高尾紳路名人はさまざまなイベントでスピーチをする機会が多い。真面目な表情と語り口なのだが、内容はユーモアたっぷりである。対局前のマイクテストで「きょうの昼食は?」と問われ、「豚キムチ丼でした」と即答してスタジオ一同の爆笑を誘った。将棋の藤井聡太四段フィーバーでの“勝負メシ”をもじったものだろう。囲碁界では対局前にしっかり食べる棋士はほとんどいない。
1回戦で、出場3回目にして初勝利を挙げた許家元四段だが、目標は頂点制覇であることは間違いない。伊田篤史八段、一力遼七段らライバルたちのNHK杯での活躍を見て、このまま黙っているわけにはいかないだろう。すでに他の早碁棋戦で実績を残している。
解説の羽根直樹九段は「対戦成績は許四段が2勝で、名人としてはそろそろ貫禄を示しておかなければいけませんね。許四段の先行を高尾名人が追い込む碁になるでしょう」と見どころを語った。

■穏やかな序盤

黒9のカカリからすぐに黒11と三々に入るのは現代的手法で、このあとの研究も進み、今や定石化されている。

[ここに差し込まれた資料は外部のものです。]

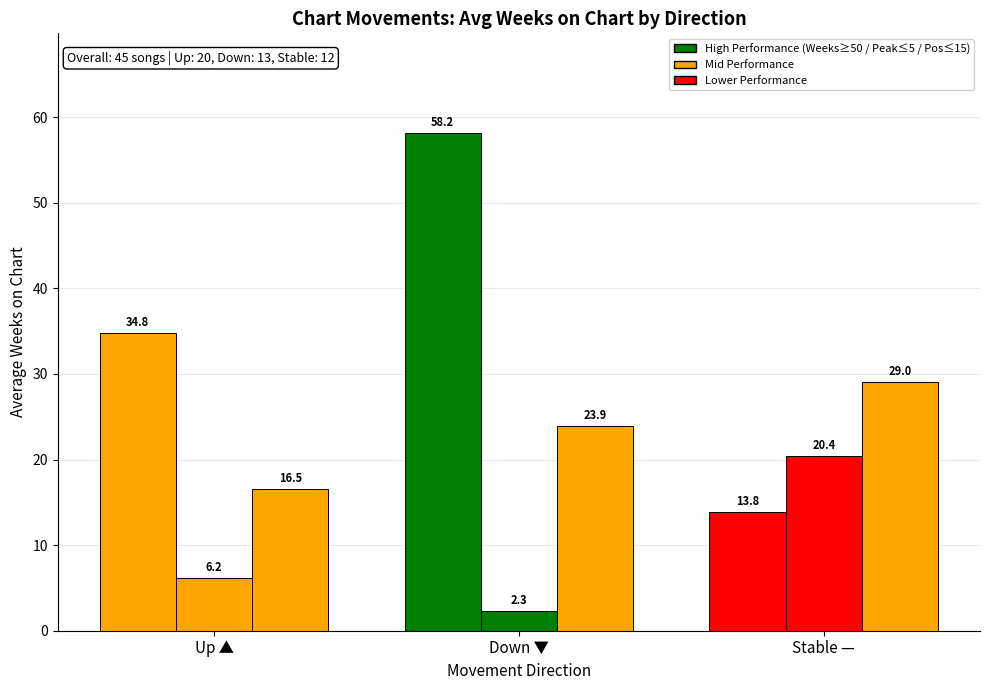

How many groups of bars are there?

3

白18ではAとツケて上辺を止め、黒B、白C、黒D、白E、黒18のヒラキまでがよく打たれている進行である。単に白18と左辺を占めれば黒19は当然の一手。
白20のツメに許家元四段は即座に黒21と打ち込んで戦端を開いた。白22から黒25までトビ合ったあと、高尾紳路名人は白26と下ツケするサバキに出た。1図、黒1とハネ出せば、白2から黒7までのワカレとなる。黒は実利を得たものの 二子の働きが乏しくなる。

 


羽根直樹九段「(2図)素朴に黒1とノゾく手があります。次にaとbが見合いです。高尾名人がどういうサバキを用意していたのか、見てみたかったですね」

名人に敬意を表して( ? ) 許が黒27から31と右辺に転じたので、白は32と左辺に手を戻して不安を解消した。白36のボウシに黒37のツケは強硬な態度だが、高尾は白38から42まで穏やかに事を運んだ。この白一団が厚みとして働くか、逆に黒からの攻撃目標となるかが、これからのポイントである。